Leetcode的SQL题解:185. 部门工资前三高的员工
题目
查询部门工资前三高的员工。
我用的数据库是oracle。
下面是数据表的信息。
Employee表数据:
| ID | NAME | Salary | DepartmentId |
| -- | ---- | ------ | ------------ |
|1 | Joe | 85000 | 1 |
|2 | Henry | 80000 | 2 |
|3 | Sam | 60000 | 2 |
|4 | Max | 90000 | 1 |
|5 | Janet | 69000 | 1 |
|6 | Randy | 85000 | 1 |
|7 | Will | 70000 | 1 |
|8 | edav | 50000 | 2 |
|9 | easonv | 40000 | 2 |
8、9行为我自行添加,为了更清晰展示查询结果。
创建表
Employee 表包含所有员工信息,每个员工有其对应的 Id, salary 和 department Id 。
create table Employee (
Id number(5),
Name varchar2(10) ,
Salary number(5),
DepartmentId number(5)
);
Department 表包含公司所有部门的信息。
create table Department (
Id number(5),
Name varchar2(10)
);
插入数据Employee,脚本如下
insert into Employee (ID, NAME, SALARY, DEPARTMENTID)
values ('1', 'Joe', '85000', '1');
insert into Employee (ID, NAME, SALARY, DEPARTMENTID)
values ('2', 'Henry', '80000', '2');
insert into Employee (ID, NAME, SALARY, DEPARTMENTID)

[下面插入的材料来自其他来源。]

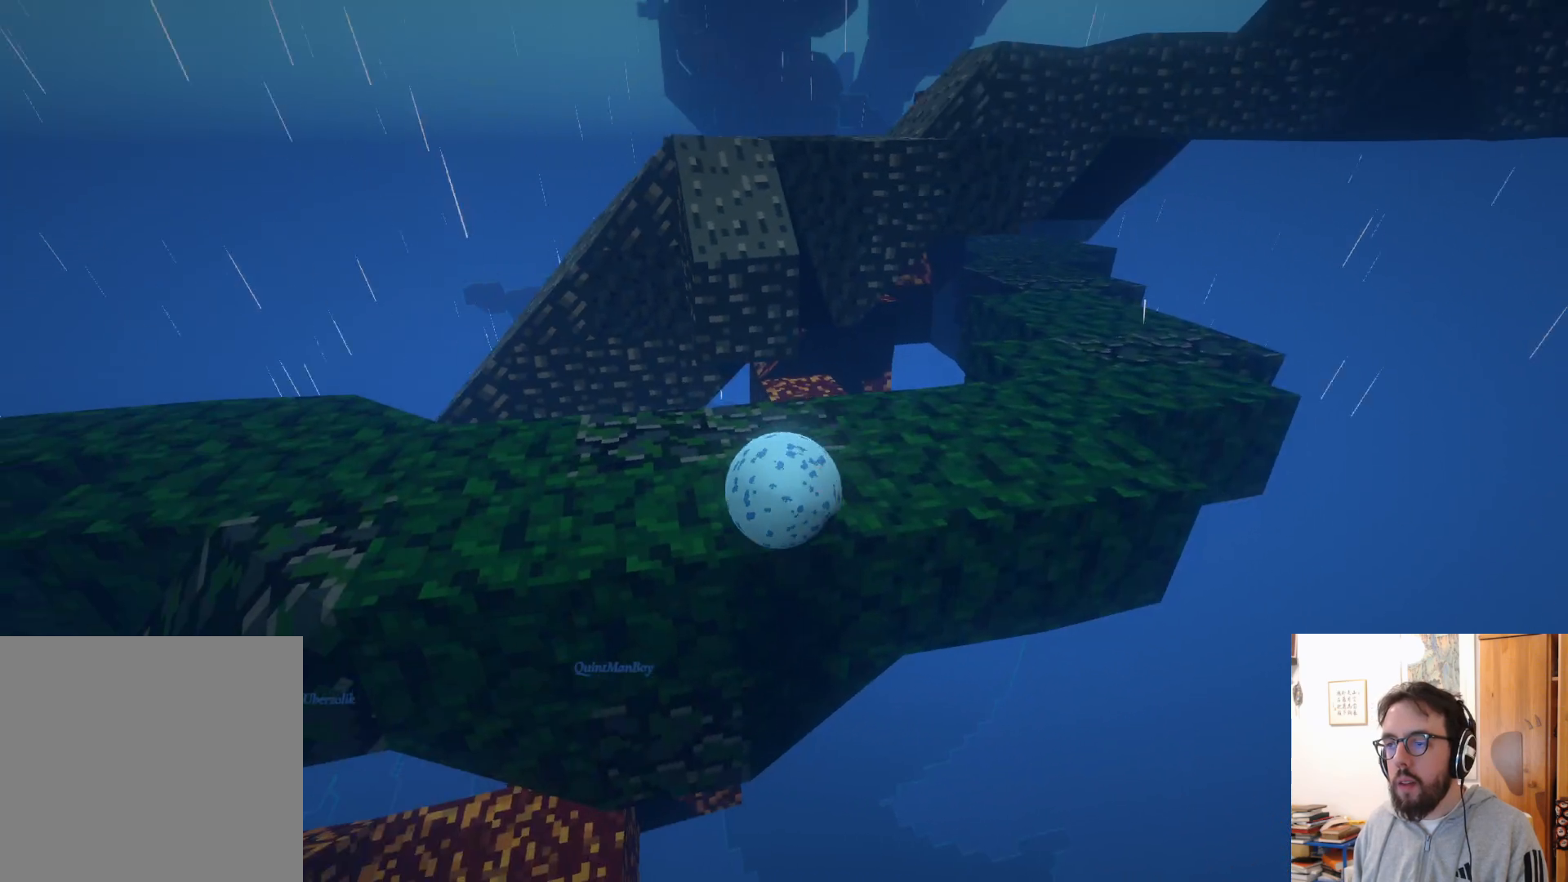
{"buttons": [], "left_stick": "right", "right_stick": "center", "events": [[467, "left_stick", "right"]]}
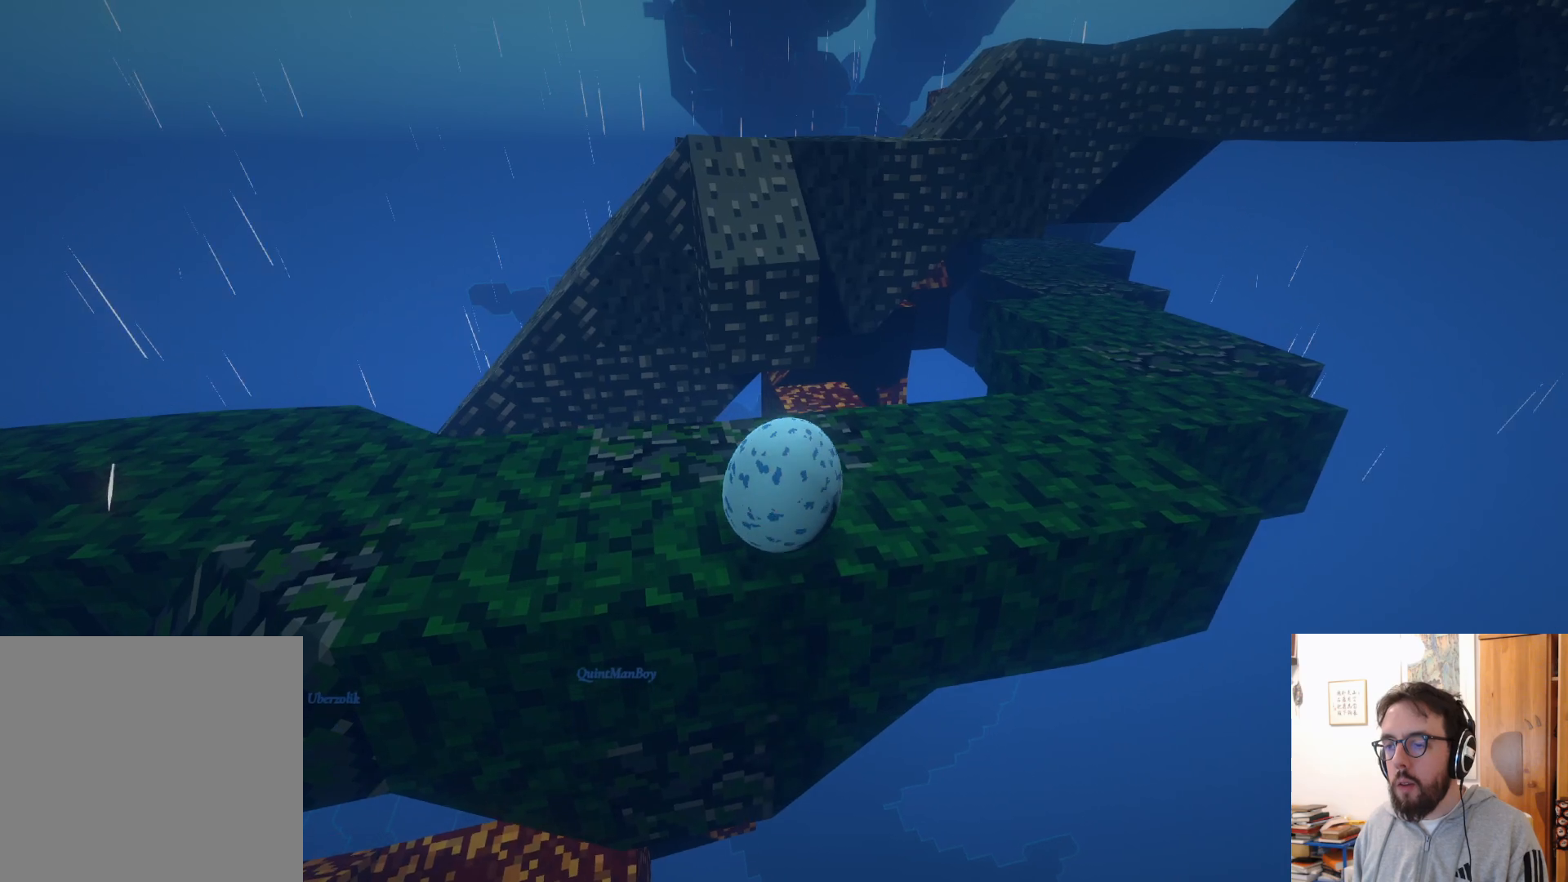
{"buttons": [], "left_stick": "down-right", "right_stick": "center", "events": [[133, "left_stick", "center"], [233, "left_stick", "down-left"], [450, "left_stick", "down-right"]]}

values ('3', 'Sam', '60000', null);
insert into Employee (ID, NAME, SALARY, DEPARTMENTID)
values ('4', 'Max', '90000', '1');
insert into Employee (ID, NAME, SALARY, DEPARTMENTID)
values ('5', 'Janet', '69000', '1');
insert into Employee (ID, NAME, SALARY, DEPARTMENTID)
values ('6', 'Randy', '85000', '1');
insert into Employee (ID, NAME, SALARY, DEPARTMENTID)
values ('7', 'Will', '70000', '1');
insert into Employee (ID, NAME, SALARY, DEPARTMENTID)
values ('8', 'eda', '50000', '2');
insert into Employee (ID, NAME, SALARY, DEPARTMENTID)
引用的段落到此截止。